Dataset entries:
• • •
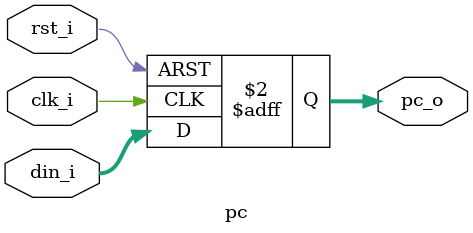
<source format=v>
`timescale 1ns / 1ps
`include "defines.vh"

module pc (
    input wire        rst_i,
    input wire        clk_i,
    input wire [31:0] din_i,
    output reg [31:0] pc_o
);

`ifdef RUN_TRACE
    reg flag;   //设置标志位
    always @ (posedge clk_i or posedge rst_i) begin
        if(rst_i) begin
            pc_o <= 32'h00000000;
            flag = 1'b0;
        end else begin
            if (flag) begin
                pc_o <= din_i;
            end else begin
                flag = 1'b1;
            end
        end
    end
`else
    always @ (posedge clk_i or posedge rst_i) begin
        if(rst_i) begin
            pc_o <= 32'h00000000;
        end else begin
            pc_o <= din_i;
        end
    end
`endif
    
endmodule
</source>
• • •
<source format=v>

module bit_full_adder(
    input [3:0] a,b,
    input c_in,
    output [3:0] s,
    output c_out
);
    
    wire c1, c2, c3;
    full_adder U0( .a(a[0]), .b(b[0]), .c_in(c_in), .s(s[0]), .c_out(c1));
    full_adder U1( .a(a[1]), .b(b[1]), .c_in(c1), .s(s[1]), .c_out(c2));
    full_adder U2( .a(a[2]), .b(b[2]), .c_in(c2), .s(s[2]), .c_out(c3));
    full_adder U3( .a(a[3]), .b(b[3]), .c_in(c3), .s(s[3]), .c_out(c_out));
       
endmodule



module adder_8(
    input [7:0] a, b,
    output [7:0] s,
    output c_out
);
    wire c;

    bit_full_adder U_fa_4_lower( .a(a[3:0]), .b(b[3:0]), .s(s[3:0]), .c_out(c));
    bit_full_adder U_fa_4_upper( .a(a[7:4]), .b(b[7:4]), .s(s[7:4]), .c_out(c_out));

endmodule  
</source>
• • •
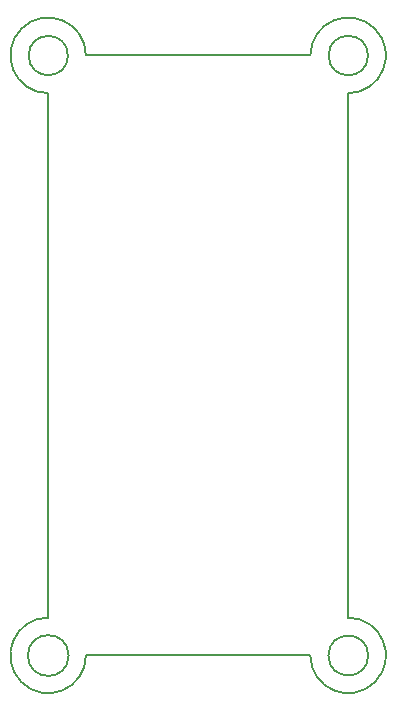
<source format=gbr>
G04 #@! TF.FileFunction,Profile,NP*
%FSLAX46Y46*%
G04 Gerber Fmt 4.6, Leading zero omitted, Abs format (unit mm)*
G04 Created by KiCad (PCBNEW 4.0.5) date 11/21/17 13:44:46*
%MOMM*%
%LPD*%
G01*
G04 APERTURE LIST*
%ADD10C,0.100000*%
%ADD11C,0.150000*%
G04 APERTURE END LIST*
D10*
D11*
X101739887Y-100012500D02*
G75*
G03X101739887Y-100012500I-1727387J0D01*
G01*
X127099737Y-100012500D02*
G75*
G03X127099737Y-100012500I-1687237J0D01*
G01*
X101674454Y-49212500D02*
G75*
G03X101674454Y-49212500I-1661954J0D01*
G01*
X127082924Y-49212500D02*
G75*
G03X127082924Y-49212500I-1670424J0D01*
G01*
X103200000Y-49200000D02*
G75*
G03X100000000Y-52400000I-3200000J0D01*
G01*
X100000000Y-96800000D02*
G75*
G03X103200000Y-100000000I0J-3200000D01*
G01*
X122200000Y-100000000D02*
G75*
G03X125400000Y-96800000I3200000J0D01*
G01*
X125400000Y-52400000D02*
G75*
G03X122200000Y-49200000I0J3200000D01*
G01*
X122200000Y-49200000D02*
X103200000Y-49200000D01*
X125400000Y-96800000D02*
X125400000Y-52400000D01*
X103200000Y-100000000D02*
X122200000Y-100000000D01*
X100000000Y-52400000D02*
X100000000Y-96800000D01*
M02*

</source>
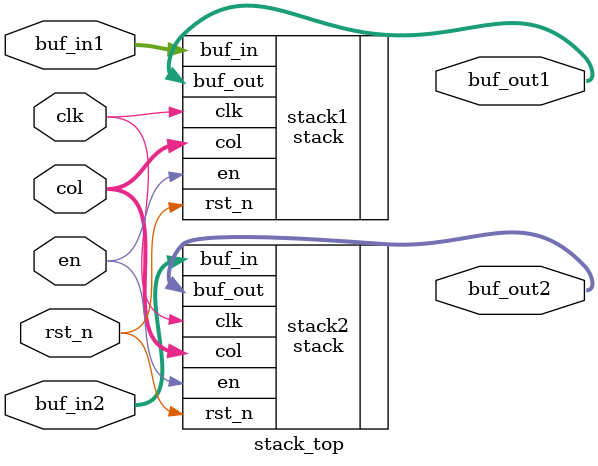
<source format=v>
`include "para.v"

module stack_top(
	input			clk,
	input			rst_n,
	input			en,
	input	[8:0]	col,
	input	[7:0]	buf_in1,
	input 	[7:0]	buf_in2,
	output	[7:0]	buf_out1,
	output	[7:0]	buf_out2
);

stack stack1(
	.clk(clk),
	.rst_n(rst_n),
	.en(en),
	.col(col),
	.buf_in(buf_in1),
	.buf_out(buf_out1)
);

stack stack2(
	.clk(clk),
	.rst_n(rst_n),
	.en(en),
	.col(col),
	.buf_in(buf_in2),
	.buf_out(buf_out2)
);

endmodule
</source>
• • •
== DESCRIPTION OF THE TASK ==
Given the data above, which lines hold the string "wire"? Return them.

== TASK RESPONSE ==
    input wire        rst_i,
    input wire        clk_i,
    input wire [31:0] din_i,
    wire c1, c2, c3;
    wire c;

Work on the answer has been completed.